DATABASE MANAGEMENT SYSTEM

LOG BASED RECOVERY

Log-based recovery is a critical mechanism in a Database Management System (DBMS) to ensure data integrity and consistency in the event of failures.

           To ensure atomicity, modifications made by an aborted transaction should not be visible in the database, while those made by a committed transaction should be. To achieve this, the user must first write stable storage information detailing the modifications, without directly altering the database.

This information will help ensure that all changes made by committed transactions are accurately reflected in the database.

  1. Transaction Log:

Every operation performed on the database is recorded in the log. Before making any modifications to the database, an updated log record is created to document the change. An update log record, represented as <Ti, Xj, V1, V2>, includes the following fields:

  • Transaction identifier: A unique identifier for the transaction that performed the write operation.
  • Data item: A unique identifier for the data item being written.
  • Old value: The value of the data item before the write operation.
  • New value: The value of the data item after the write operation.

Two main types of logs:

  • Redo Log (Forward Log): Contains information needed to redo changes made by a transaction.
  • Undo Log (Backward Log): Contains information needed to undo changes made by a transaction.
  1. Write-Ahead Logging (WAL):

This rule ensures that all modifications are logged before they are applied to the database. Specifically, it requires that:

  • Before a transaction’s changes are written to the database, the corresponding log records must be written to the log.
  • Before a transaction is considered committed, its log records must be written to a stable storage.
  1. Checkpointing:

Periodic snapshots of the database state, which help reduce the amount of log data that must be processed during recovery. During recovery, the system only needs to consider transactions that were active at the time of the last checkpoint.

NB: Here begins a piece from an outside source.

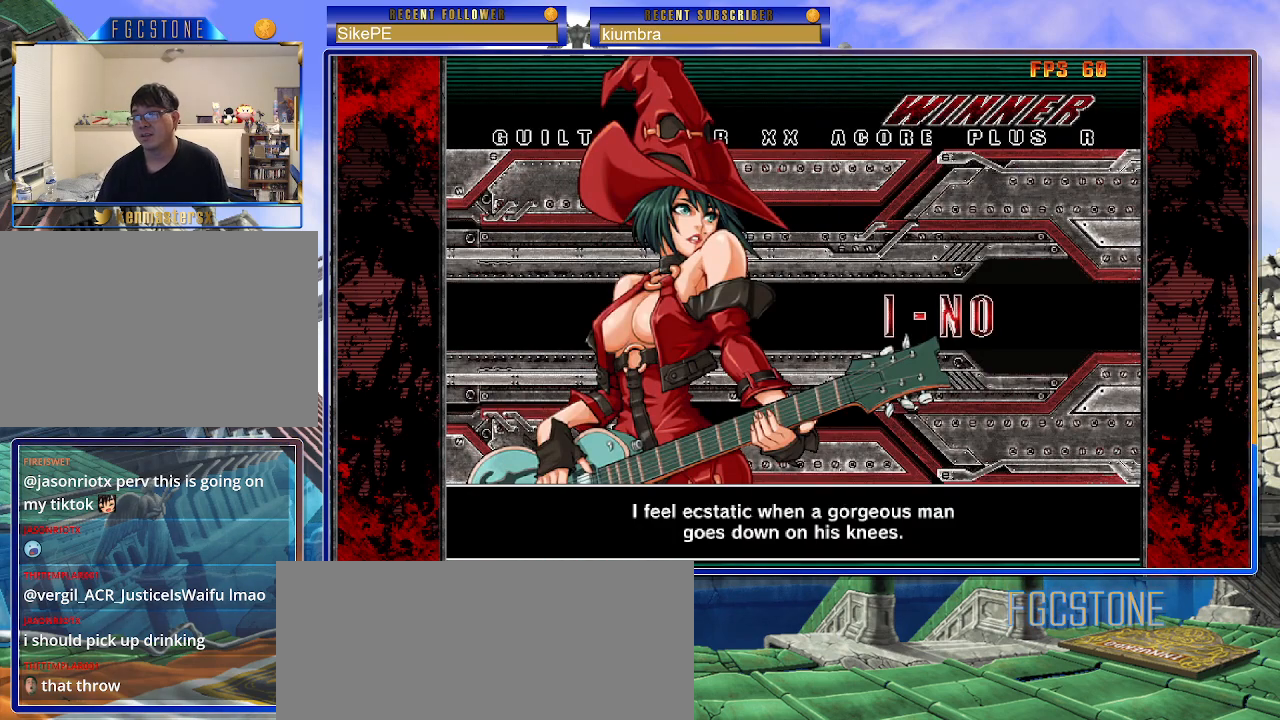
Gameplay with a controller (arcade stick); each line is a JSON object with the inputs held at the frame after it. "events" lists button and stick changes between this image and that frame as [ms after this image, input, new state], when the widget could be followed in between. Not read: L3 R3.
{"buttons": [], "left_stick": "center", "events": []}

Types of Log-Based Recovery

  1. Deferred Update (No-Undo/Redo) Protocol:

In this method, updates are not applied to the database until the transaction reaches its commit point.

The log must contain a record of all changes so that, in the event of a failure, the changes can be redone from the log.

  1. Immediate Update (Undo/Redo) Protocol:

Updates are applied to the database as soon as they are made, but the changes are also logged so they can be undone if necessary.

Both redo and undo information is maintained in the log. This approach allows for more immediate reflection of changes but requires more sophisticated logging and recovery mechanisms.

Recovery Procedure

  1. Analysis Phase:

Determine the state of the transactions at the time of failure. Identify which transactions were committed, which were in progress, and which were aborted.

  1. Redo Phase:

Replay the logged operations for all committed transactions to ensure that all their changes are reflected in the database.

The redo operation starts from the last checkpoint and applies all the redo log entries to the database.

  1. Undo Phase:

Reverse the changes of all transactions that were active at the time of the failure but did not commit.

The undo operation involves reading the undo log entries and restoring the database to the state before those transactions began.

Example

Consider a transaction T1 that modifies a data item X from value 10 to 20. The log entries might look like this:

  • start_transaction T1
  • write_item T1, X, old_value: 10, new_value: 20
  • commit T1

In the event of a failure, the recovery process would:

  • Analyze the log to identify that T1 was committed.
  • Redo the change to ensure that X = 20 is applied to the database, since T1 committed.
  • No undo is necessary for committed transactions, but if there were any uncommitted transactions at the time of failure, their changes would be undone.

Advantages of Log-Based Recovery

  • Data Integrity: Ensures that the database can be restored to a consistent state even after failures.
  • Efficiency: Reduces the amount of work needed for recovery by focusing on changes since the last checkpoint.
  • Concurrency: Allows for multiple transactions to be processed concurrently while maintaining data consistency.